EL SÉPTIMO DOMINGO ORDINARIO
(Levítico 19:1-2.17-18; I Corintios
3:16-23; Mateo 5:38-48)
Se
considera Abraham Lincoln el presidente estadounidense más cumplido. Guió la nación por la gravosísima crisis de
la guerra civil. Más impresionante aún
lo hizo con un sentido de compasión para sus enemigos. En los últimos días de la guerra pidió una paz
“con la malacia para ninguno y con la caridad para todos”. No iba a exigir tributo de los
derrotados. Más bien quería ayudarles
recuperar sus fuerzas. Su planteamiento
abarcó el mandamiento de Jesús en el evangelio hoy que amemos nuestros enemigos
Para
implementar esto hemos de superar el impulso a odiar nuestros enemigos. Cuando sentimos ofendidos, queremos repagar
la injuria con aún más vehemencia. Por
eso las pandillas siguen matando al uno y el otro. Pero Jesús quiere que sus seguidores se comporten
en manera opuesta. En lugar de maldecir
a los enemigos, quiere que recemos por ellos.
Su lógica es clara pero sólo con dificultad se puede poner su
mandamiento en práctica. No obstante
Jesús dice que para comprobarnos como hijos de nuestro Padre Dios, tenemos que
actuar como Él. Desde que Dios ama a todos proveyendo lluvia y sol tanto a los
malos como a los buenos, deberíamos imitar su bondad.
En la
primera lectura Dios no describe a sí mismo ni como bondadoso ni como
perfecto. Dice: “’yo soy santo’”. Podemos preguntar si Jesús está cambiando el
atributo más ilustre de Dios Padre de ser santo a ser amador. Pero cuando averiguamos la cosa, descubrimos
que por su santidad Dios ama al pueblo.
Por decir que Dios es santo, significamos que Él es más allá el alcance
de la persona humana. No obstante, Dios
entró en una relación con los hombres.
Formó la alianza por la cual Israel prometió guardar su ley y Él
protegería al pueblo. Nunca en la
historia se había oído de tal cercanía entre dioses y hombres. Aquí tenemos la clave para contestar nuestra
pregunta. Pensábamos en la
transcendencia en términos del espacio, pero en realidad tiene que ver con la
cualidad de la persona. Dios es
transcendente en el sentido que es infinitivamente mejor que cualquier
otro.
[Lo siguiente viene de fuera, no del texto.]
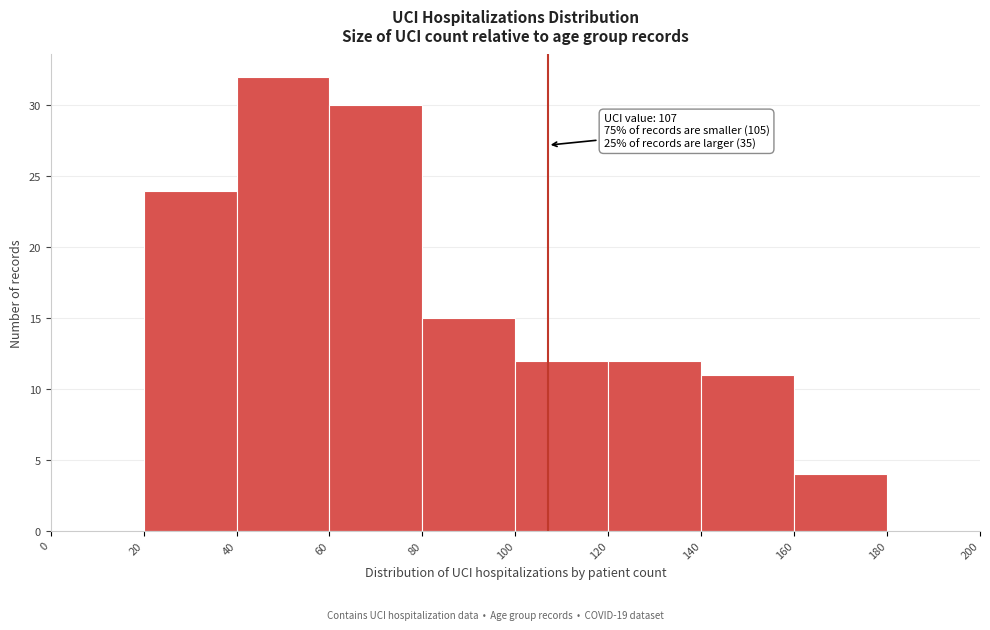

Over which range of the x-axis is the bar tallest?

40 to 60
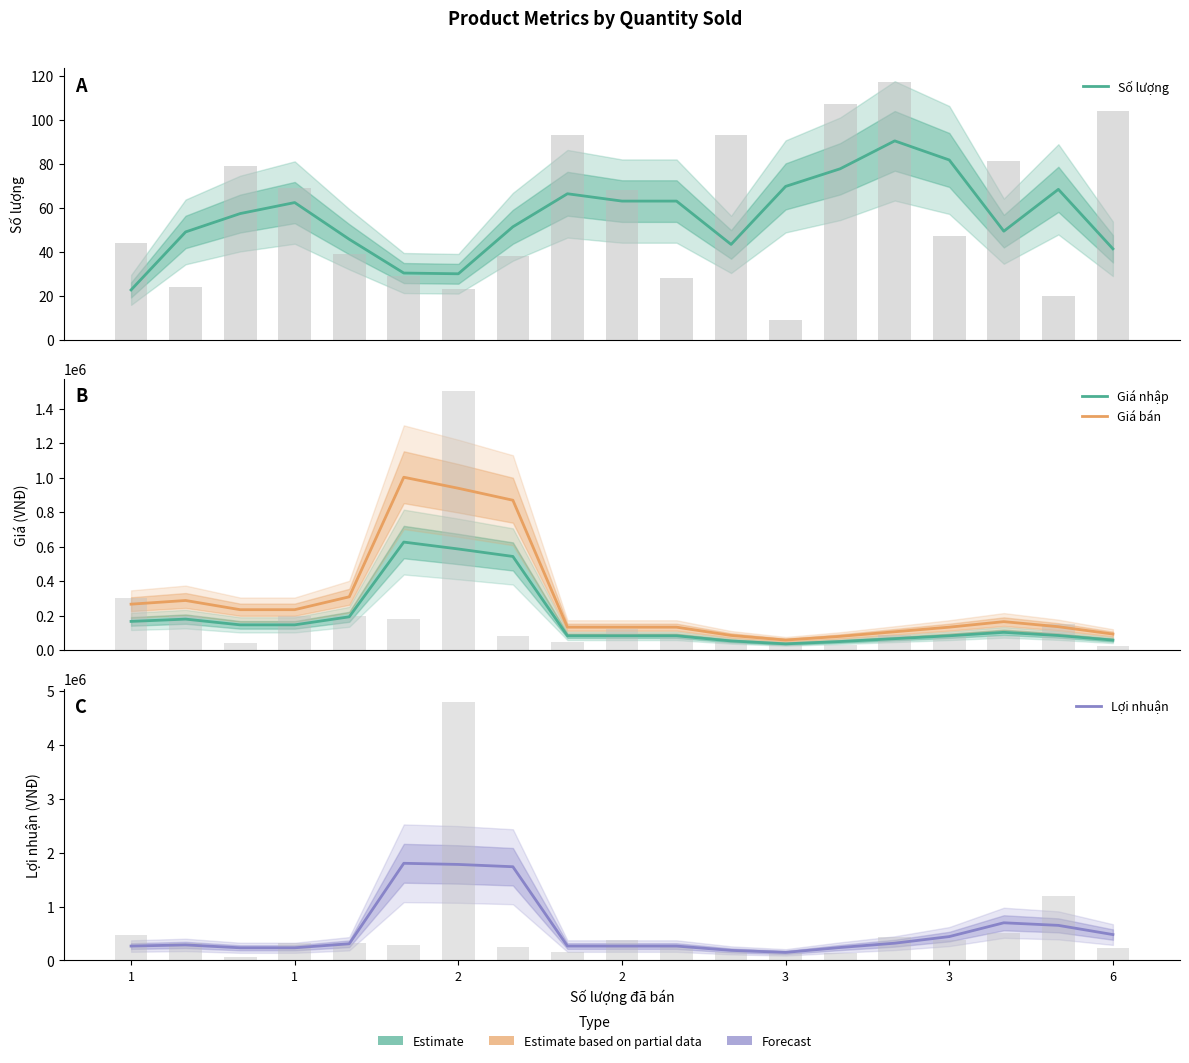

What is the smallest value displayed?

22.7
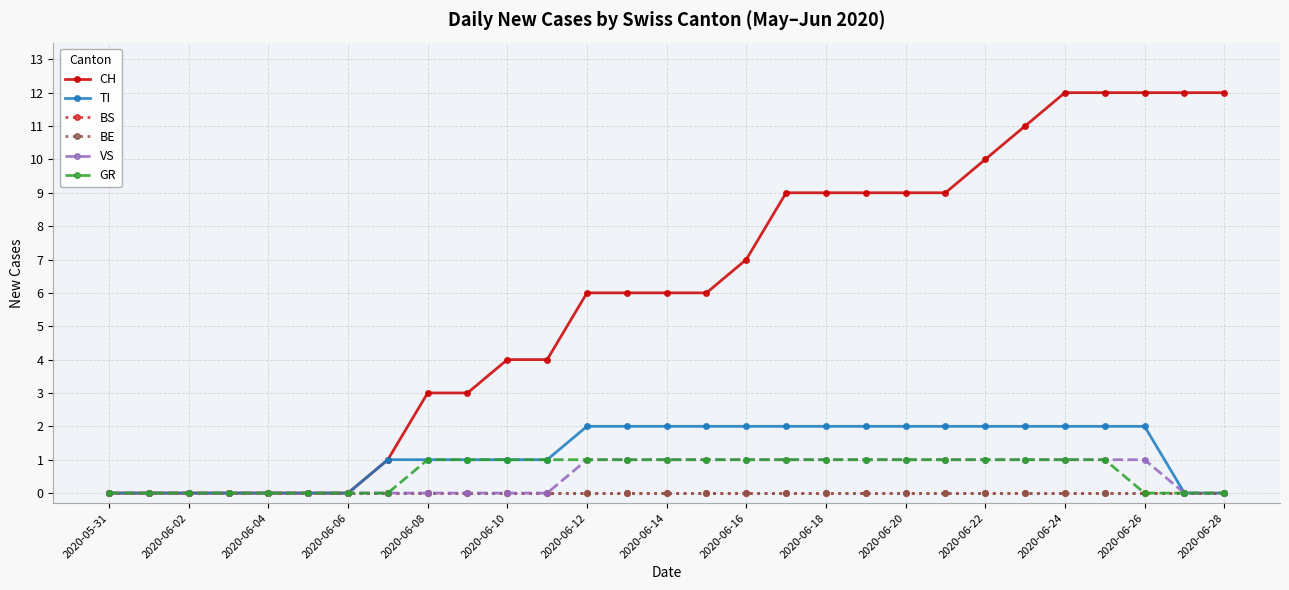

True or false: CH has more than 1 interior local peaks.

False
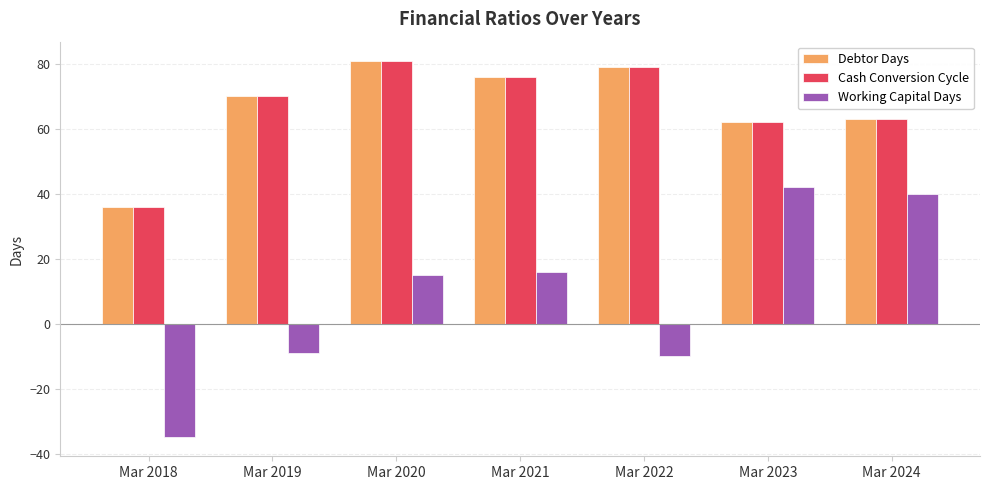

Which series has the largest range (max minus min)?

Working Capital Days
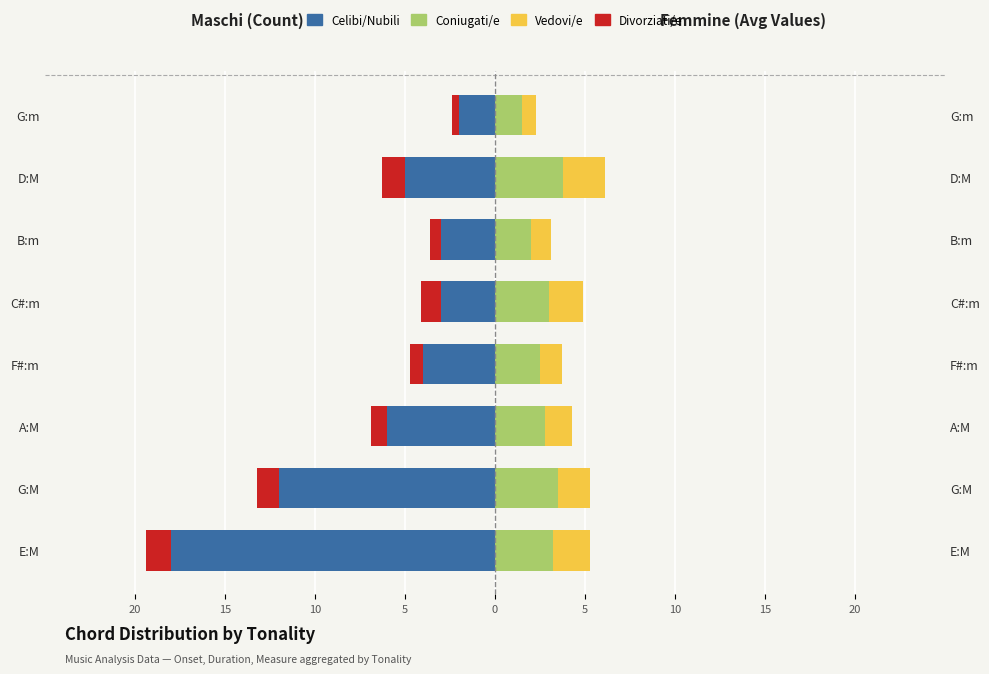

How many groups of bars are there?

8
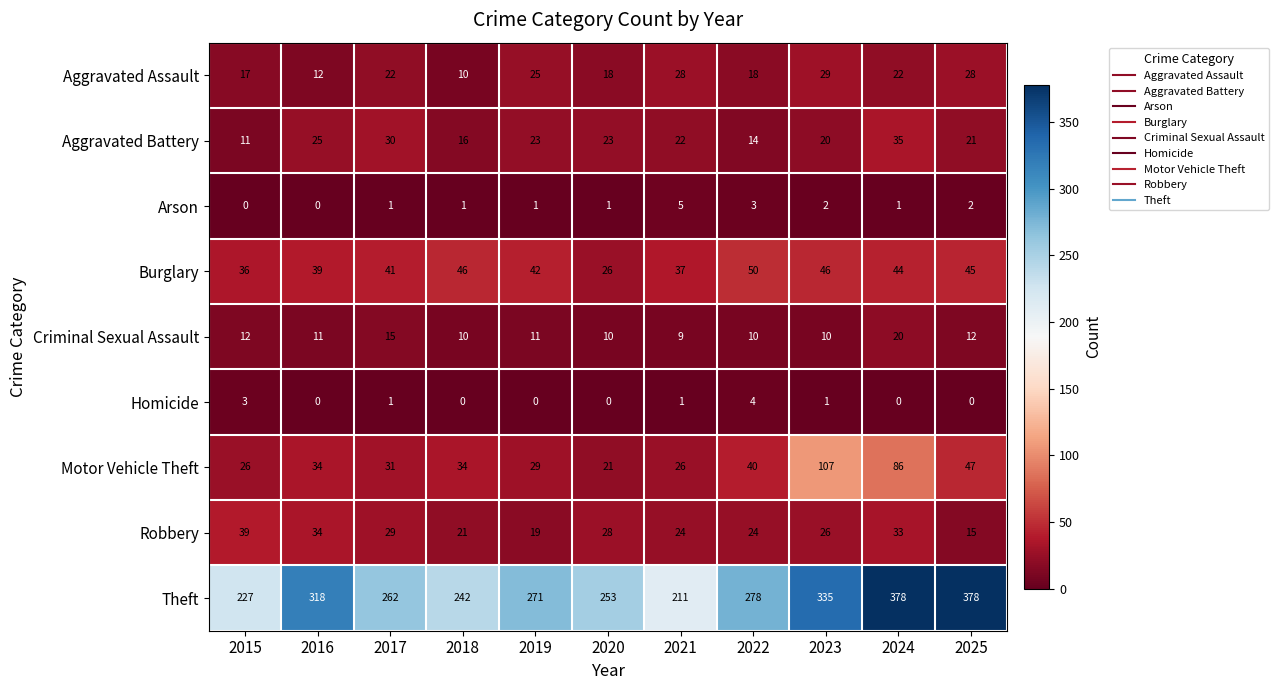

Read the Aggravated Battery value at 2019, to the nearest 10.

20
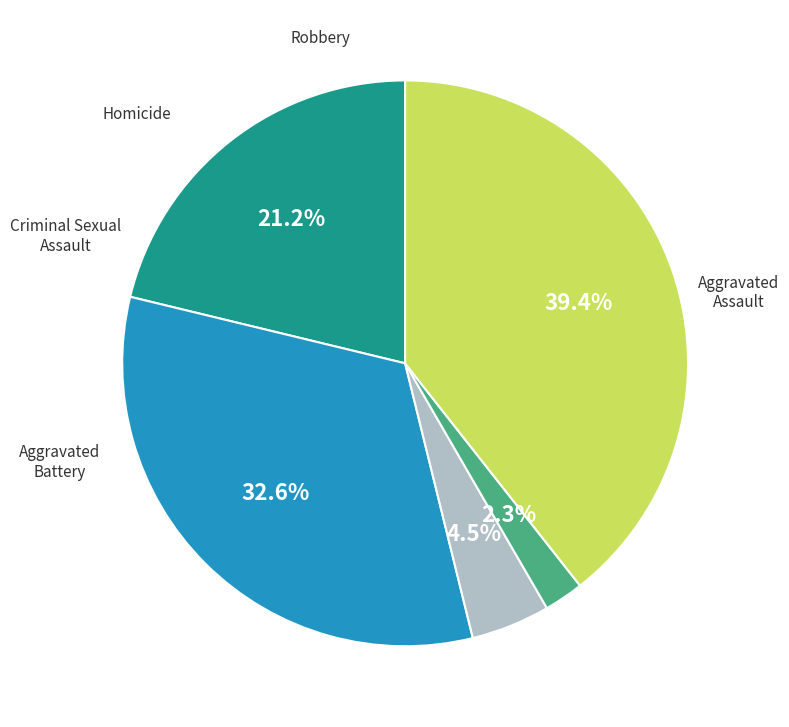

What portion of the pie excludes Criminal Sexual Assault?

95.5%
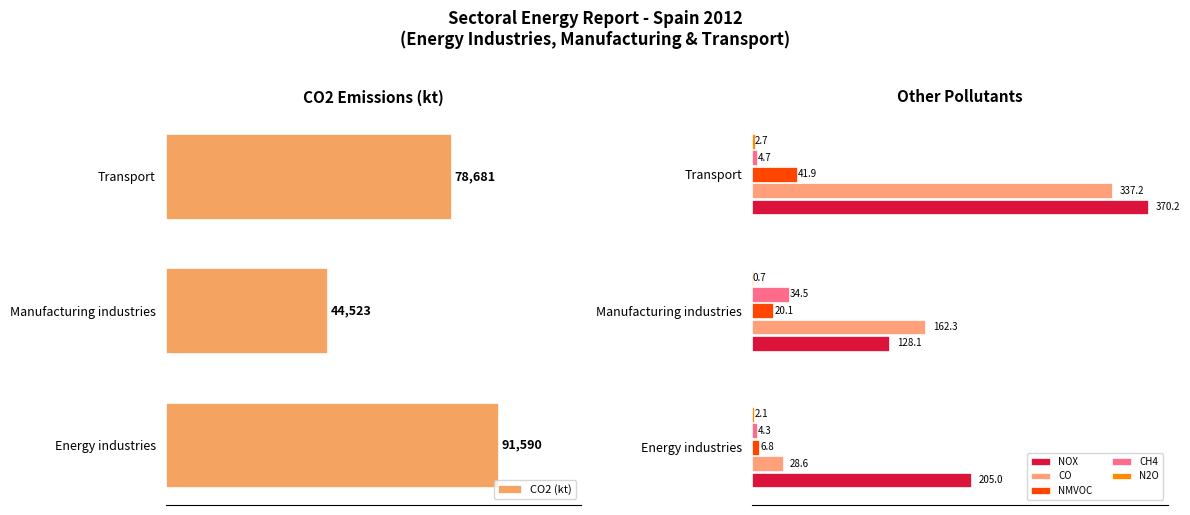

Reading right to left, what are all the values shown in this chart?

CO2 (kt): 78680.6	44523.2	91589.5
NOX: 370.2	128.1	205.0
CO: 337.2	162.3	28.6
NMVOC: 41.9	20.1	6.8
CH4: 4.7	34.5	4.3
N2O: 2.7	0.7	2.1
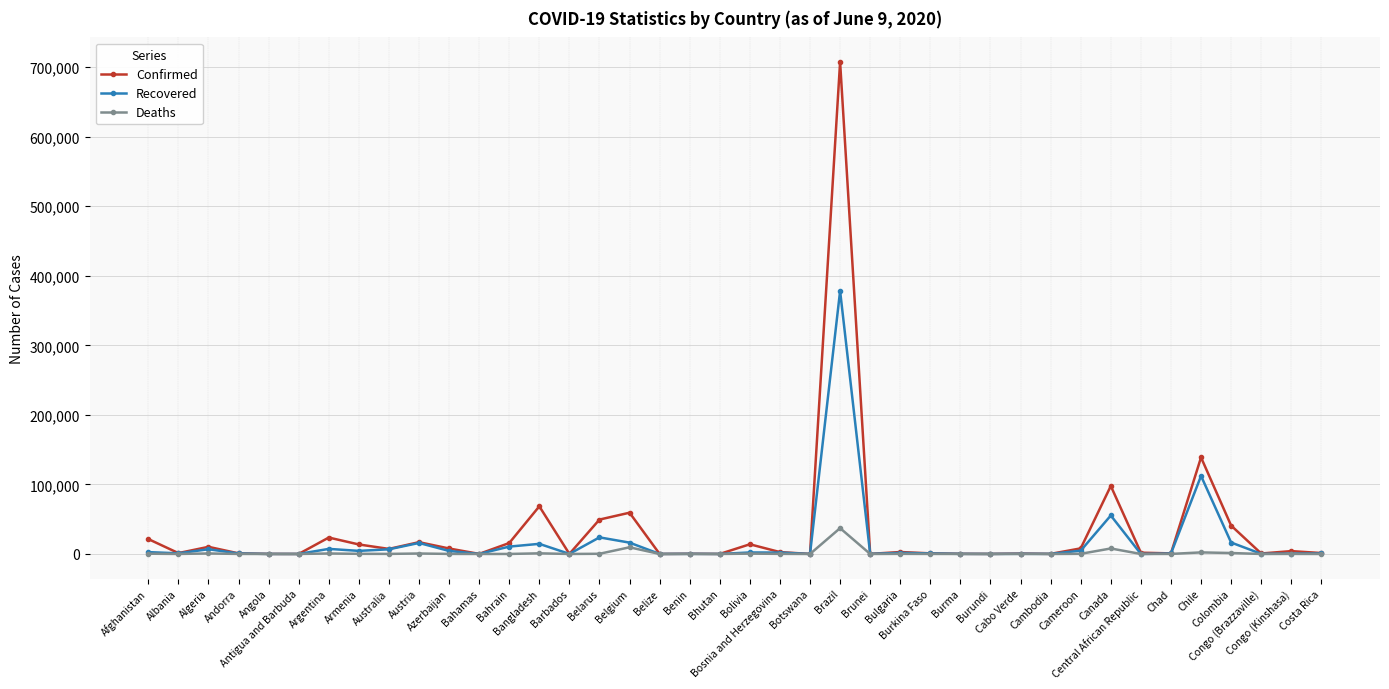

What is the average value of the Confirmed series?

33007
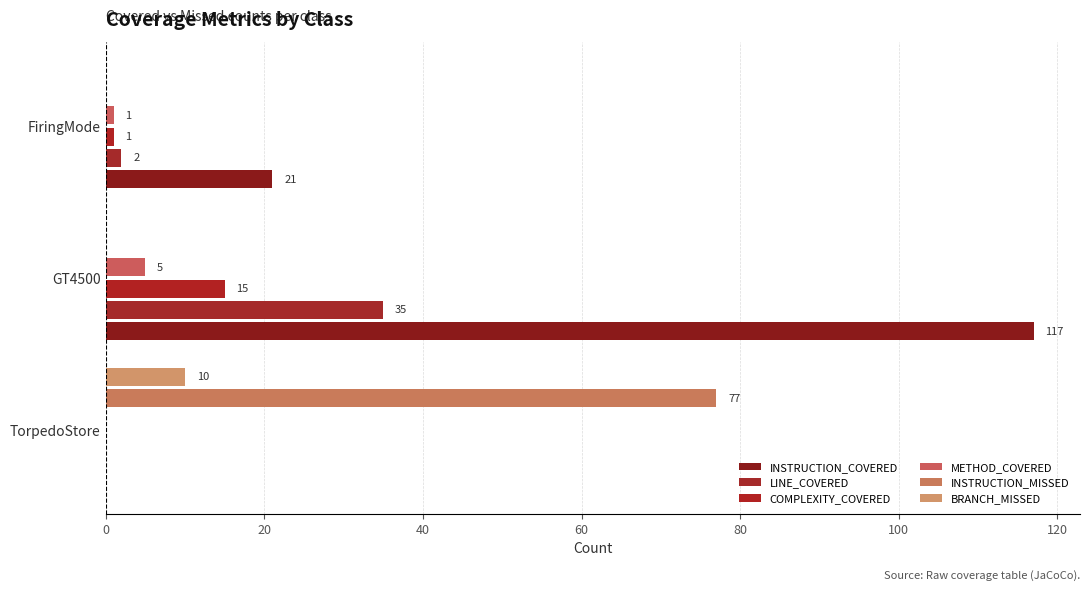

List the series in order of their peak value, lowest first.

METHOD_COVERED, BRANCH_MISSED, COMPLEXITY_COVERED, LINE_COVERED, INSTRUCTION_MISSED, INSTRUCTION_COVERED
Nosotros nos hacemos perfectos
como Dios cuando imitamos su amor.
Parece
bien, pero ¿cómo vamos a asimilar el amor de Dios? En la segunda lectura san Pablo recuerda a
los corintios que son el templo del Espíritu Santo. También somos nosotros su templo. Este Espíritu nos capacita a amar aun los
enemigos. Una vez me dijo una mujer cómo
su suegra le trataba muy mal. Entonces
la vieja se puso enferma y era la mujer maltratada que la cuidaba. Se puede hacer este género de bondad con la
gracia del Espíritu Santo.
Este
miércoles entramos en la temporada de cuaresma.
Deberíamos aprovecharse de estos cuarenta días para asimilar el amor de
Dios. Queremos ayunar un poco, rezar un
poco de más, y hacer esfuerzos ayudar a los menos afortunados. Querría sugerir un ejercicio para aumentar
nuestro amor a nuestros enemigos. Que
pensemos en una persona que nos ha hecho mal.
Puede ser la suegra o tal vez una maestra de escuela que no nos trataba
justamente. Recemos por esa persona cada
día de la cuaresma. No rezaremos que
toque la lotería sino que venga a conocer la gracia de Dios. Será un ejercicio
provechoso tanto por nosotros como por la otra persona.